RECORDS SUPPLIED Start Marker
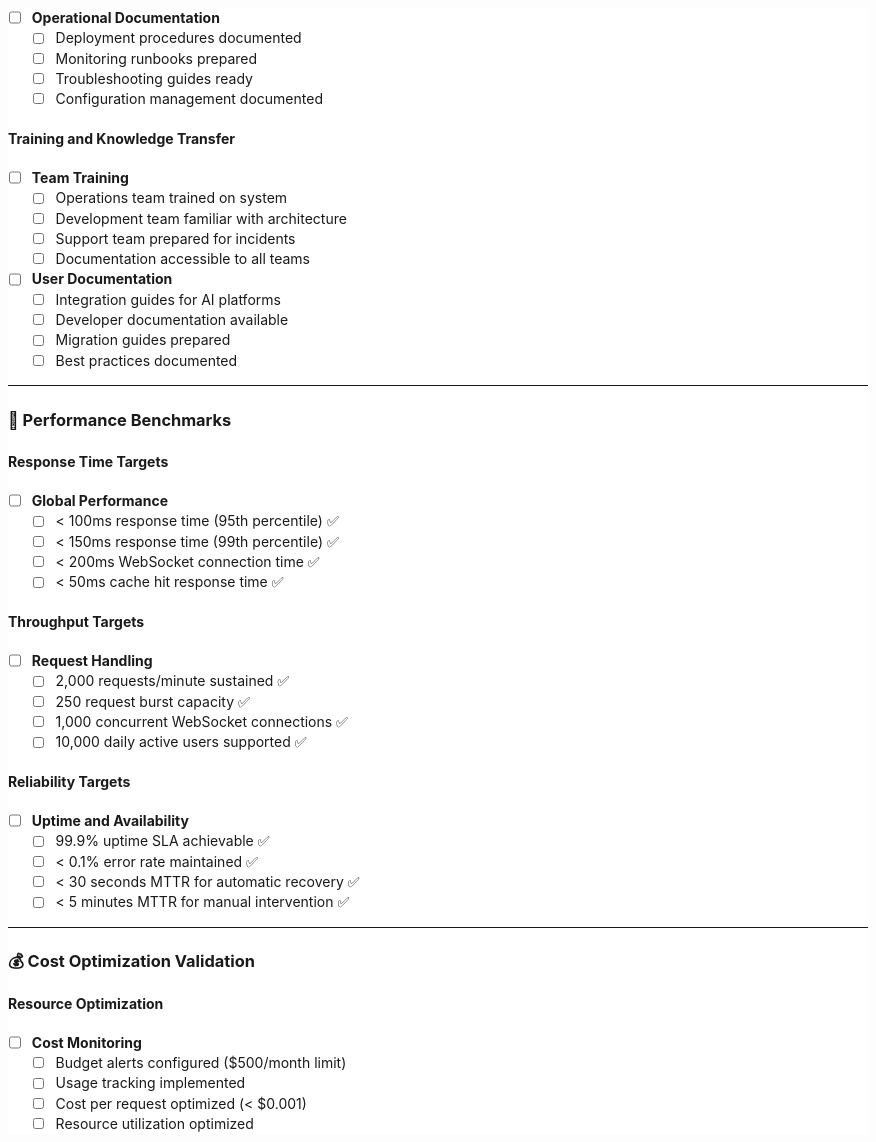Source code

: - [ ] **Operational Documentation**
  - [ ] Deployment procedures documented
  - [ ] Monitoring runbooks prepared
  - [ ] Troubleshooting guides ready
  - [ ] Configuration management documented

#### Training and Knowledge Transfer
- [ ] **Team Training**
  - [ ] Operations team trained on system
  - [ ] Development team familiar with architecture
  - [ ] Support team prepared for incidents
  - [ ] Documentation accessible to all teams

- [ ] **User Documentation**
  - [ ] Integration guides for AI platforms
  - [ ] Developer documentation available
  - [ ] Migration guides prepared
  - [ ] Best practices documented

---

### 🎯 Performance Benchmarks

#### Response Time Targets
- [ ] **Global Performance**
  - [ ] < 100ms response time (95th percentile) ✅
  - [ ] < 150ms response time (99th percentile) ✅
  - [ ] < 200ms WebSocket connection time ✅
  - [ ] < 50ms cache hit response time ✅

#### Throughput Targets
- [ ] **Request Handling**
  - [ ] 2,000 requests/minute sustained ✅
  - [ ] 250 request burst capacity ✅
  - [ ] 1,000 concurrent WebSocket connections ✅
  - [ ] 10,000 daily active users supported ✅

#### Reliability Targets
- [ ] **Uptime and Availability**
  - [ ] 99.9% uptime SLA achievable ✅
  - [ ] < 0.1% error rate maintained ✅
  - [ ] < 30 seconds MTTR for automatic recovery ✅
  - [ ] < 5 minutes MTTR for manual intervention ✅

---

### 💰 Cost Optimization Validation

#### Resource Optimization
- [ ] **Cost Monitoring**
  - [ ] Budget alerts configured ($500/month limit)
  - [ ] Usage tracking implemented
  - [ ] Cost per request optimized (< $0.001)
  - [ ] Resource utilization optimized
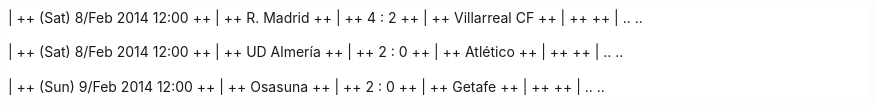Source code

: | ++
(Sat) 8/Feb 2014 12:00  ++
| ++
R. Madrid  ++
| ++
4 : 2  ++
| ++
Villarreal CF   ++
| ++
   ++
|
.. 
..

| ++
(Sat) 8/Feb 2014 12:00  ++
| ++
UD Almería  ++
| ++
2 : 0  ++
| ++
Atlético   ++
| ++
   ++
|
.. 
..

| ++
(Sun) 9/Feb 2014 12:00  ++
| ++
Osasuna  ++
| ++
2 : 0  ++
| ++
Getafe   ++
| ++
   ++
|
.. 
..
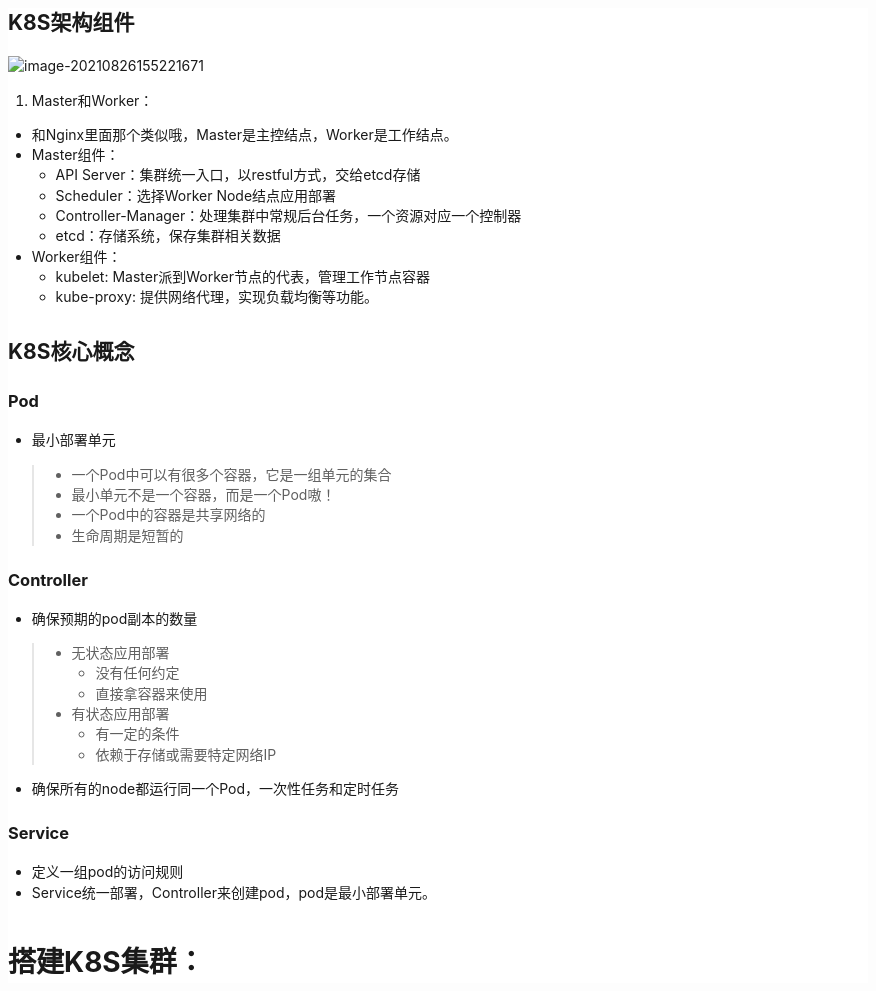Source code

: 



## K8S架构组件

![image-20210826155221671](https://cdn.jsdelivr.net/gh/alexanderliu-creator/cloudimg/img/20210826155416.png)



1. Master和Worker：

- 和Nginx里面那个类似哦，Master是主控结点，Worker是工作结点。
- Master组件：
  - API Server：集群统一入口，以restful方式，交给etcd存储
  - Scheduler：选择Worker Node结点应用部署
  - Controller-Manager：处理集群中常规后台任务，一个资源对应一个控制器
  - etcd：存储系统，保存集群相关数据
- Worker组件：
  - kubelet: Master派到Worker节点的代表，管理工作节点容器
  - kube-proxy: 提供网络代理，实现负载均衡等功能。





## K8S核心概念

### Pod

- 最小部署单元

> - 一个Pod中可以有很多个容器，它是一组单元的集合
> - 最小单元不是一个容器，而是一个Pod嗷！
> - 一个Pod中的容器是共享网络的
> - 生命周期是短暂的

### Controller

- 确保预期的pod副本的数量

> - 无状态应用部署
>   - 没有任何约定
>   - 直接拿容器来使用
> - 有状态应用部署
>   - 有一定的条件
>   - 依赖于存储或需要特定网络IP

- 确保所有的node都运行同一个Pod，一次性任务和定时任务

### Service

- 定义一组pod的访问规则
- Service统一部署，Controller来创建pod，pod是最小部署单元。



# 搭建K8S集群：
RECORDS SUPPLIED End Marker
WHAT THE TASK REQUIRES: When you transcribe these entries, keep every word exact and drop the pictures.

ANSWER TO THIS TASK:
Source code

: - [ ] **Operational Documentation**
  - [ ] Deployment procedures documented
  - [ ] Monitoring runbooks prepared
  - [ ] Troubleshooting guides ready
  - [ ] Configuration management documented

#### Training and Knowledge Transfer
- [ ] **Team Training**
  - [ ] Operations team trained on system
  - [ ] Development team familiar with architecture
  - [ ] Support team prepared for incidents
  - [ ] Documentation accessible to all teams

- [ ] **User Documentation**
  - [ ] Integration guides for AI platforms
  - [ ] Developer documentation available
  - [ ] Migration guides prepared
  - [ ] Best practices documented

---

### 🎯 Performance Benchmarks

#### Response Time Targets
- [ ] **Global Performance**
  - [ ] < 100ms response time (95th percentile) ✅
  - [ ] < 150ms response time (99th percentile) ✅
  - [ ] < 200ms WebSocket connection time ✅
  - [ ] < 50ms cache hit response time ✅

#### Throughput Targets
- [ ] **Request Handling**
  - [ ] 2,000 requests/minute sustained ✅
  - [ ] 250 request burst capacity ✅
  - [ ] 1,000 concurrent WebSocket connections ✅
  - [ ] 10,000 daily active users supported ✅

#### Reliability Targets
- [ ] **Uptime and Availability**
  - [ ] 99.9% uptime SLA achievable ✅
  - [ ] < 0.1% error rate maintained ✅
  - [ ] < 30 seconds MTTR for automatic recovery ✅
  - [ ] < 5 minutes MTTR for manual intervention ✅

---

### 💰 Cost Optimization Validation

#### Resource Optimization
- [ ] **Cost Monitoring**
  - [ ] Budget alerts configured ($500/month limit)
  - [ ] Usage tracking implemented
  - [ ] Cost per request optimized (< $0.001)
  - [ ] Resource utilization optimized
Source code

: | ++
(Sat) 8/Feb 2014 12:00  ++
| ++
R. Madrid  ++
| ++
4 : 2  ++
| ++
Villarreal CF   ++
| ++
   ++
|
.. 
..

| ++
(Sat) 8/Feb 2014 12:00  ++
| ++
UD Almería  ++
| ++
2 : 0  ++
| ++
Atlético   ++
| ++
   ++
|
.. 
..

| ++
(Sun) 9/Feb 2014 12:00  ++
| ++
Osasuna  ++
| ++
2 : 0  ++
| ++
Getafe   ++
| ++
   ++
|
.. 
..
Source code

: 



## K8S架构组件

![image-20210826155221671](https://cdn.jsdelivr.net/gh/alexanderliu-creator/cloudimg/img/20210826155416.png)



1. Master和Worker：

- 和Nginx里面那个类似哦，Master是主控结点，Worker是工作结点。
- Master组件：
  - API Server：集群统一入口，以restful方式，交给etcd存储
  - Scheduler：选择Worker Node结点应用部署
  - Controller-Manager：处理集群中常规后台任务，一个资源对应一个控制器
  - etcd：存储系统，保存集群相关数据
- Worker组件：
  - kubelet: Master派到Worker节点的代表，管理工作节点容器
  - kube-proxy: 提供网络代理，实现负载均衡等功能。





## K8S核心概念

### Pod

- 最小部署单元

> - 一个Pod中可以有很多个容器，它是一组单元的集合
> - 最小单元不是一个容器，而是一个Pod嗷！
> - 一个Pod中的容器是共享网络的
> - 生命周期是短暂的

### Controller

- 确保预期的pod副本的数量

> - 无状态应用部署
>   - 没有任何约定
>   - 直接拿容器来使用
> - 有状态应用部署
>   - 有一定的条件
>   - 依赖于存储或需要特定网络IP

- 确保所有的node都运行同一个Pod，一次性任务和定时任务

### Service

- 定义一组pod的访问规则
- Service统一部署，Controller来创建pod，pod是最小部署单元。



# 搭建K8S集群：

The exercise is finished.